Pope-Davis joined Notre Dame as a professor in 2000 and held senior administrative roles, including interim dean, at that university’s graduate school.

Pope-Davis, one of 12 children, is the co-author of three books on multicultural counseling.

He recently co-wrote a 2011 report on African-American Catholics, according to a release from DePaul. The report, the largest sampling ever of its kind, examined the religious engagement of African-Americans with the Catholic Church and identified demographic trends facing the church.
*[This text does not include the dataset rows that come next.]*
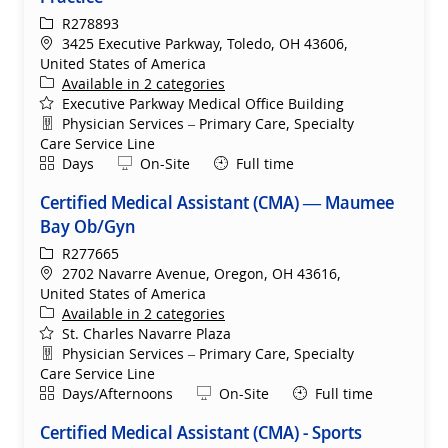
ReqId
R278893
Location
3425 Executive Parkway, Toledo, OH 43606,
United States of America
Available in 2 categories
Executive Parkway Medical Office Building
Department
Physician Services – Primary Care, Specialty
Care Service Line
Shift
Remote
Days
On-Site
Full time
Certified Medical Assistant (CMA) — Maumee
Bay Ob/Gyn
ReqId
R277665
Location
2702 Navarre Avenue, Oregon, OH 43616,
United States of America
Available in 2 categories
St. Charles Navarre Plaza
Department
Physician Services – Primary Care, Specialty
Care Service Line
Shift
Remote
Days/Afternoons
On-Site
Full time
Certified Medical Assistant (CMA) - Sports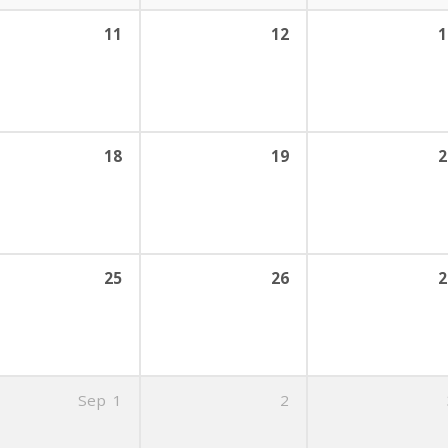
11
12
1
18
19
2
25
26
2
Sep
1
2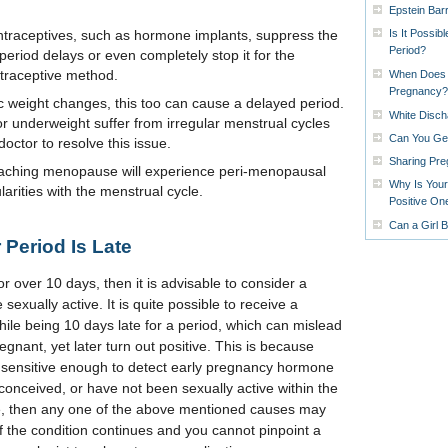
Epstein Barr
Is It Possib
ntraceptives, such as hormone implants, suppress the
Period?
eriod delays or even completely stop it for the
ntraceptive method.
When Does 
Pregnancy?
ic weight changes, this too can cause a delayed period.
White Disch
underweight suffer from irregular menstrual cycles
Can You Get
octor to resolve this issue.
Sharing Pr
hing menopause will experience peri-menopausal
Why Is Your
rities with the menstrual cycle.
Positive On
Can a Girl 
Period Is Late
r over 10 days, then it is advisable to consider a
exually active. It is quite possible to receive a
hile being 10 days late for a period, which can mislead
gnant, yet later turn out positive. This is because
t sensitive enough to detect early pregnancy hormone
conceived, or have not been sexually active within the
cle, then any one of the above mentioned causes may
f the condition continues and you cannot pinpoint a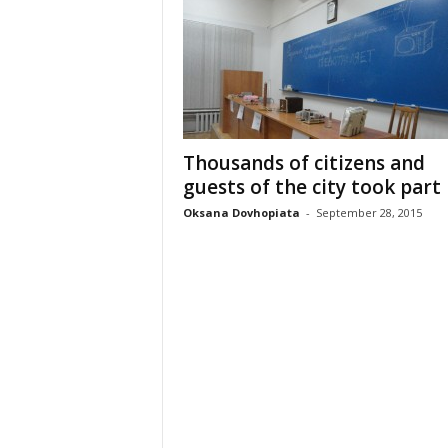
Thousands of citizens and
guests of the city took part i
Oksana Dovhopiata
-
September 28, 2015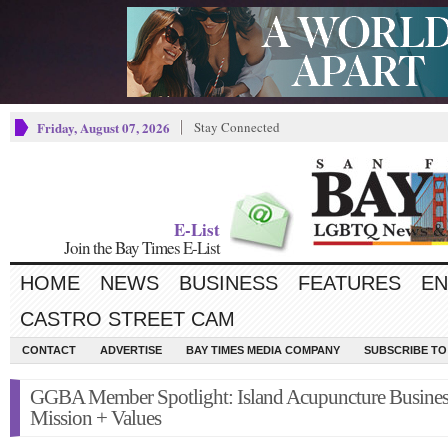
Friday, August 07, 2026
Stay Connected
E-List
Join the Bay Times E-List
HOME
NEWS
BUSINESS
FEATURES
EN
CASTRO STREET CAM
CONTACT
ADVERTISE
BAY TIMES MEDIA COMPANY
SUBSCRIBE TO 
GGBA Member Spotlight: Island Acupuncture Busines
Mission + Values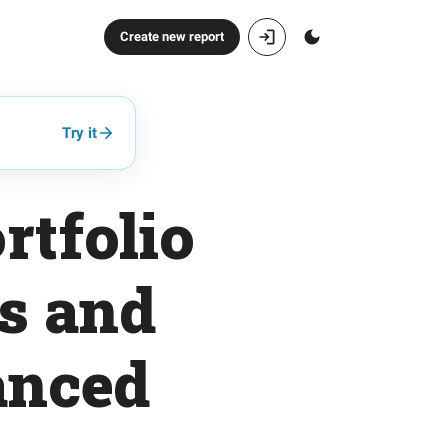
Create new report
Try it
rtfolio
s and
anced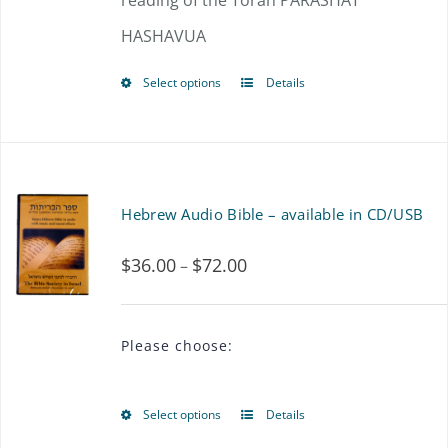
reading of the Torah PARASHAT
HASHAVUA
Select options
Details
This
product
has
multiple
Hebrew Audio Bible – available in CD/USB
variants.
$
36.00
$
72.00
Price
–
The
range:
options
$36.00
may
Please choose:
through
be
$72.00
chosen
Select options
Details
This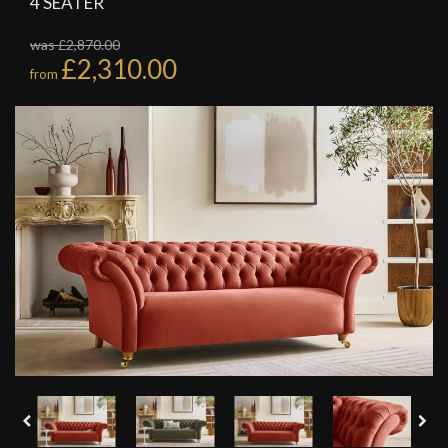
4 SEATER
was £2,870.00
£2,310.00
from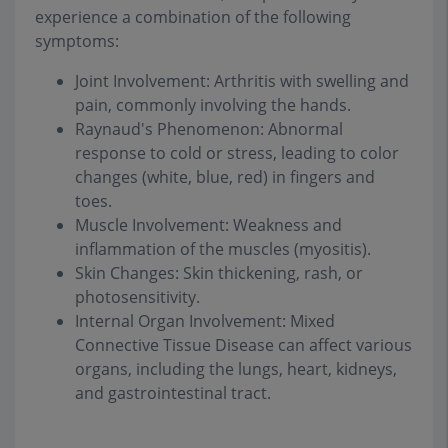
experience a combination of the following
symptoms:
Joint Involvement: Arthritis with swelling and
pain, commonly involving the hands.
Raynaud's Phenomenon: Abnormal
response to cold or stress, leading to color
changes (white, blue, red) in fingers and
toes.
Muscle Involvement: Weakness and
inflammation of the muscles (myositis).
Skin Changes: Skin thickening, rash, or
photosensitivity.
Internal Organ Involvement: Mixed
Connective Tissue Disease can affect various
organs, including the lungs, heart, kidneys,
and gastrointestinal tract.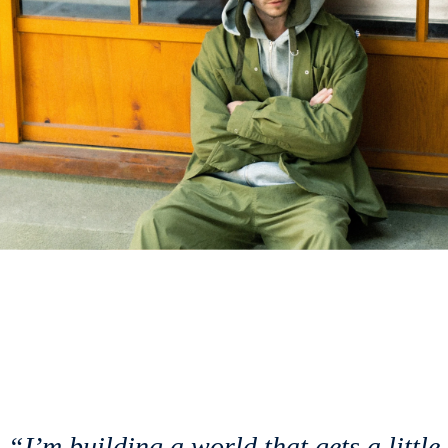
“I’m building a world that gets a little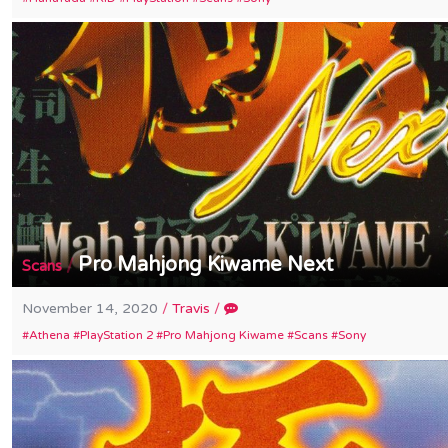
Pro Mahjong Kiwame Next
/
Scans
November 14, 2020
/
Travis
/
Athena
PlayStation 2
Pro Mahjong Kiwame
Scans
Sony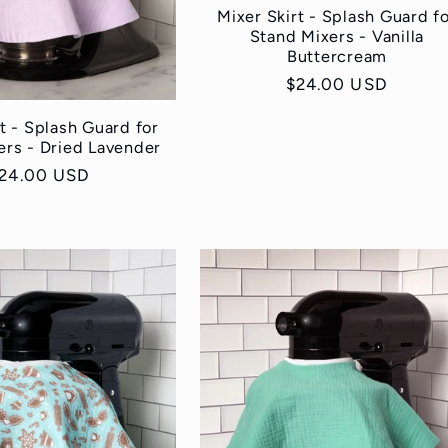
Mixer Skirt - Splash Guard f
Stand Mixers - Vanilla
Buttercream
Regular
$24.00 USD
price
t - Splash Guard for
ers - Dried Lavender
egular
24.00 USD
rice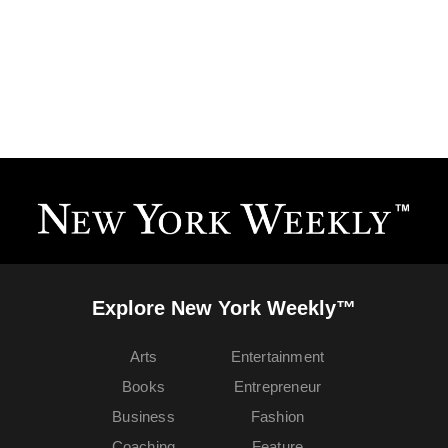
Explore New York Weekly™
Arts
Entertainment
Books
Entrepreneur
Business
Fashion
Coaching
Feature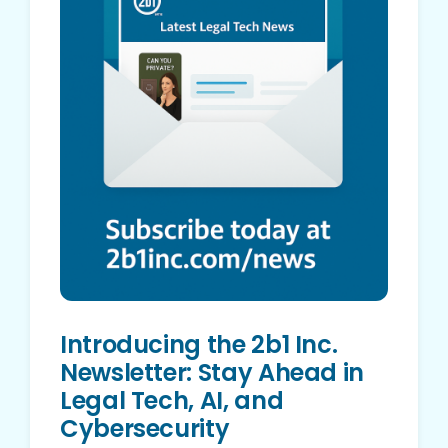
Introducing the 2b1 Inc.
Newsletter: Stay Ahead in
Legal Tech, AI, and
Cybersecurity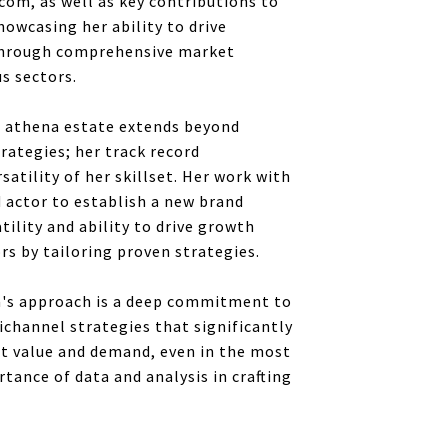
com, as well as key contributions to
owcasing her ability to drive
through comprehensive market
us sectors.
t athena estate extends beyond
rategies; her track record
atility of her skillset. Her work with
 actor to establish a new brand
tility and ability to drive growth
ors by tailoring proven strategies.
a's approach is a deep commitment to
ichannel strategies that significantly
et value and demand, even in the most
ance of data and analysis in crafting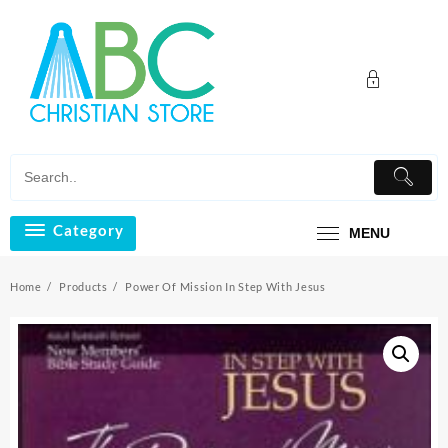
Skip
to
content
Category
MENU
Home
Products
Power Of Mission In Step With Jesus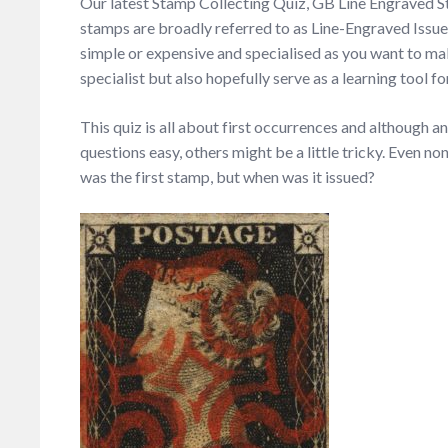
Our latest Stamp Collecting Quiz, GB Line Engraved 
stamps are broadly referred to as Line-Engraved Issues
simple or expensive and specialised as you want to make
specialist but also hopefully serve as a learning tool 
This quiz is all about first occurrences and although a
questions easy, others might be a little tricky. Even 
was the first stamp, but when was it issued?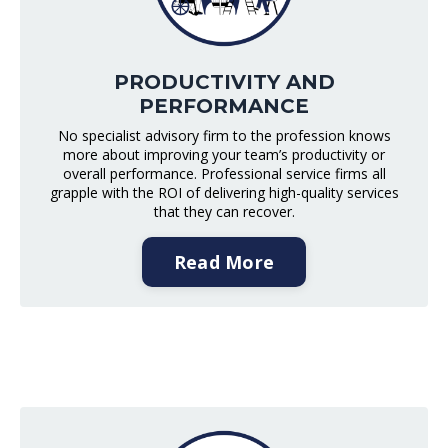
PRODUCTIVITY AND
PERFORMANCE
No specialist advisory firm to the profession knows
more about improving your team’s productivity or
overall performance. Professional service firms all
grapple with the ROI of delivering high-quality services
that they can recover.
Read More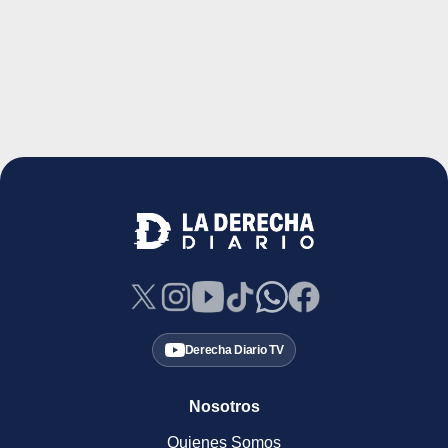
Derecha Diario TV
Nosotros
Quienes Somos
Pope-Davis earned his doctorate in counseling psychology from Stanford University. He has a master’s degree in counseling psychology from Indiana University and a bachelor’s degree in psychology and theology from Benedictine University in Illinois. He previously taught and conducted research at the University of Maryland and the University of Iowa.

“We think highly of Dr. Pope-Davis’ intellectual work, as well as his broad service to his academic colleagues in academic administration at Notre Dame,” the Rev. Dennis Holtschneider, president of DePaul University, said in the release. “Unanimously, everyone at DePaul also was moved by his obvious love for students, especially those who are the first to attend college in their families.”